• _YOUR ASSIGNMENT_: Write out every line of the items below as a numbered list, one line per number, skipping blank lines and leaving out the pictures.

---------- RECORD EXCERPTS

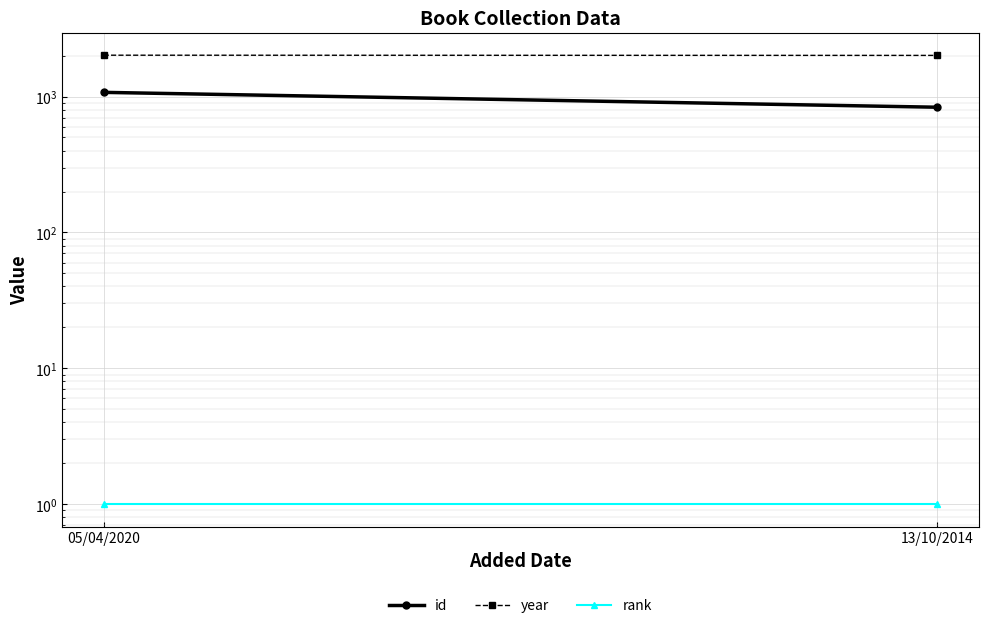

What is the lowest value of the year series?

2007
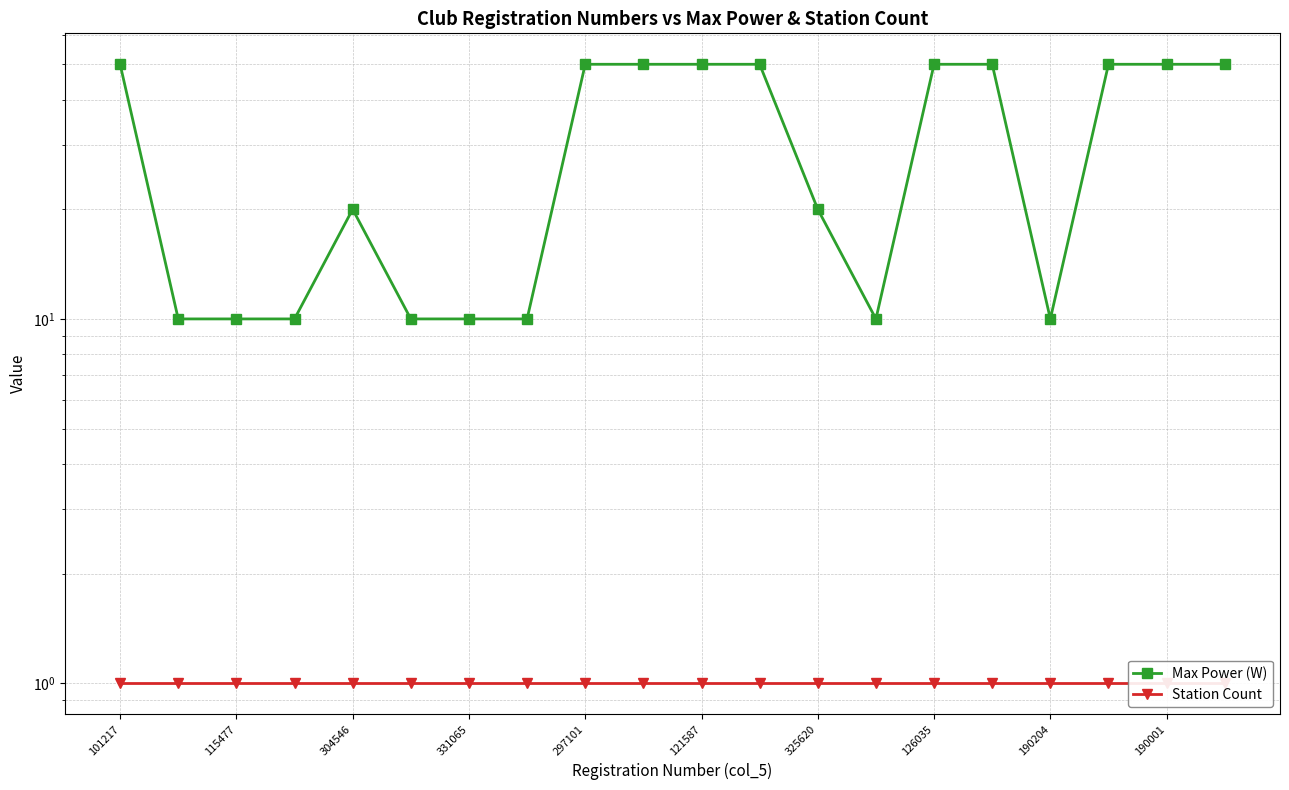

Which category has the highest value across all series?

101217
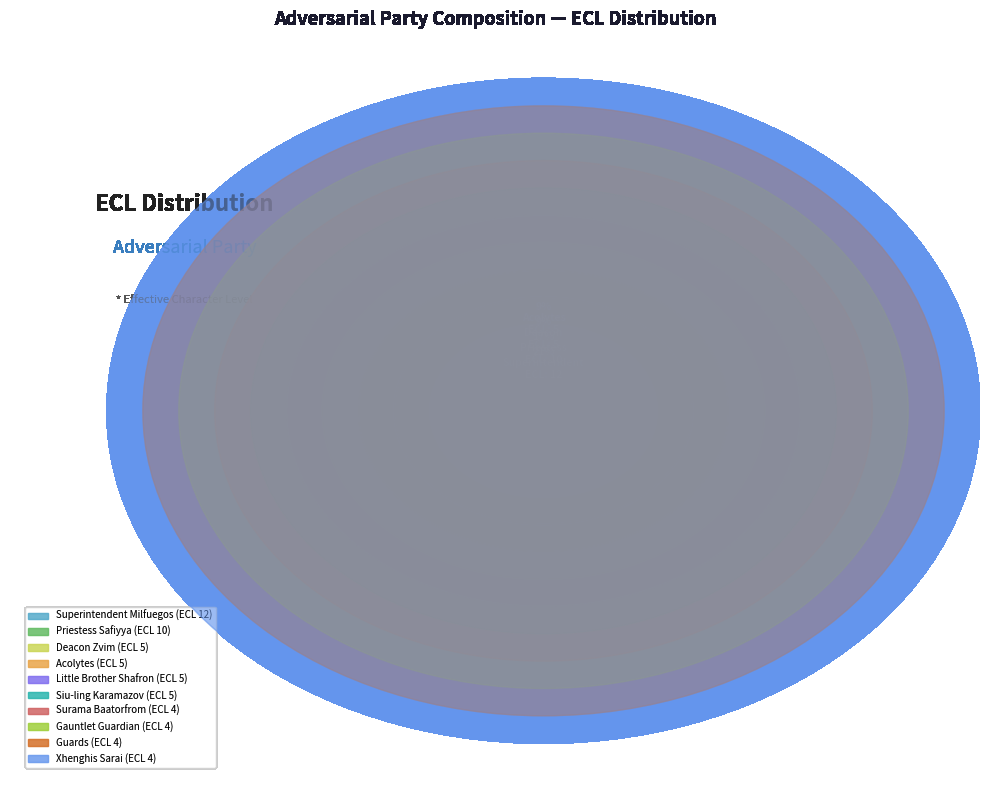

What is the ratio of the value at Xhenghis Sarai to the value at Acolytes?

0.8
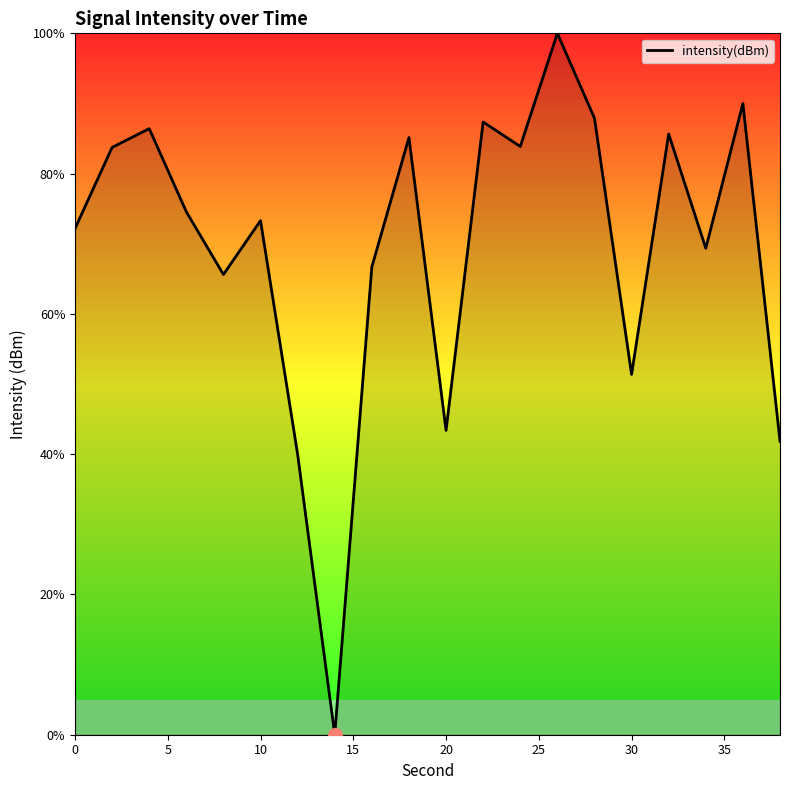

What is the greatest value displayed?

100.0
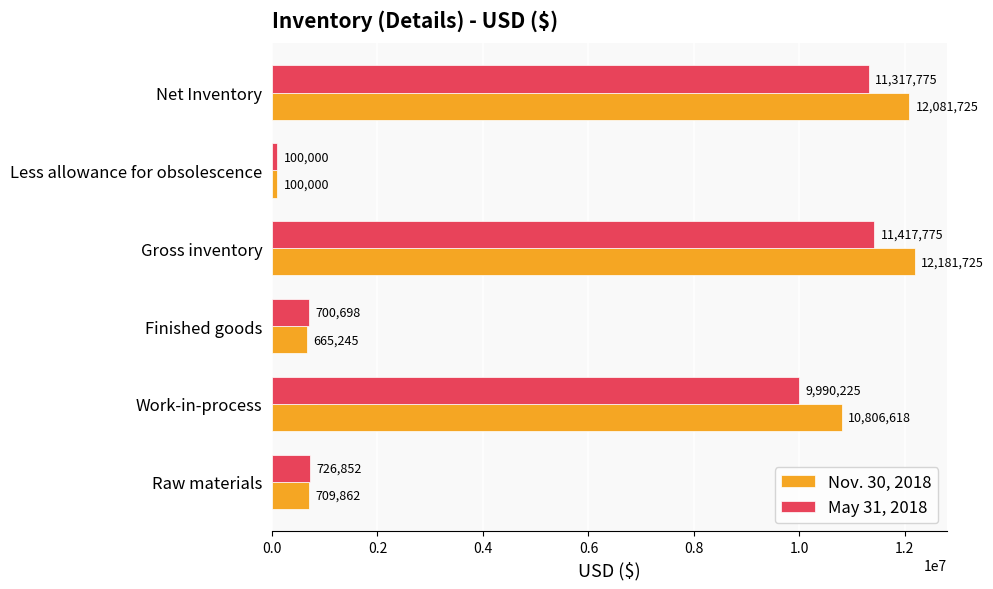

Is the value of May 31, 2018 at Less allowance for obsolescence greater than the value of Nov. 30, 2018 at Finished goods?

No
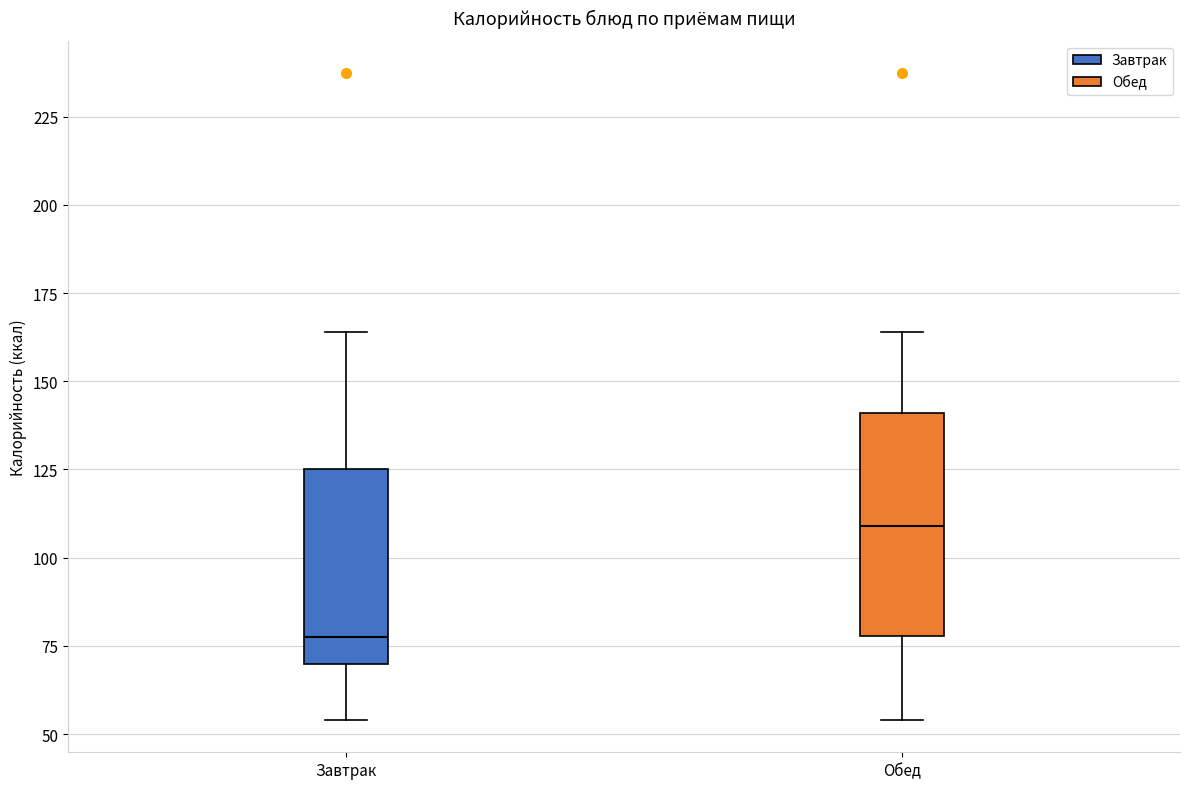

Where is the upper edge of the box for Обед on the y-axis? The values are not printed on the chart, so give them approximately, as read against the axis.

140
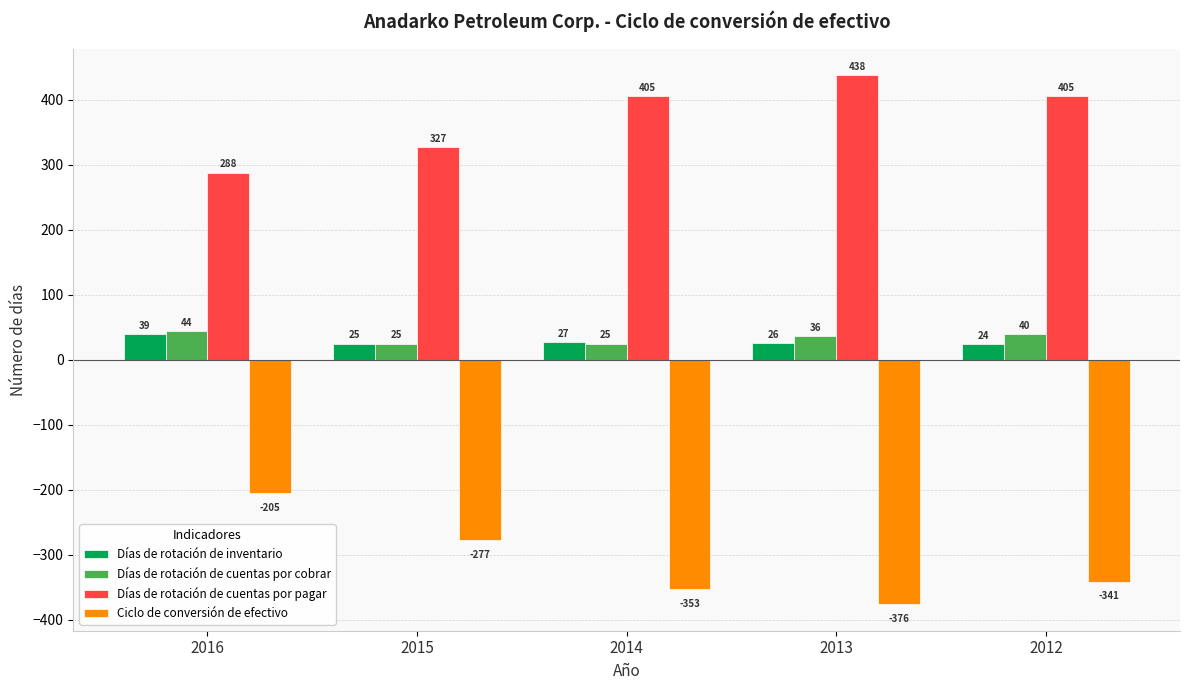

How many data points in Días de rotación de inventario are less than 26?

2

--------------------

• _EXERCISE SOLUTION_:
1. What is the lowest value of the year series?
2. 2007
3. Which category has the highest value across all series?
4. 101217
5. What is the ratio of the value at Xhenghis Sarai to the value at Acolytes?
6. 0.8
7. What is the greatest value displayed?
8. 100.0
9. Is the value of May 31, 2018 at Less allowance for obsolescence greater than the value of Nov. 30, 2018 at Finished goods?
10. No
11. Where is the upper edge of the box for Обед on the y-axis? The values are not printed on the chart, so give them approximately, as read against the axis.
12. 140
13. How many data points in Días de rotación de inventario are less than 26?
14. 2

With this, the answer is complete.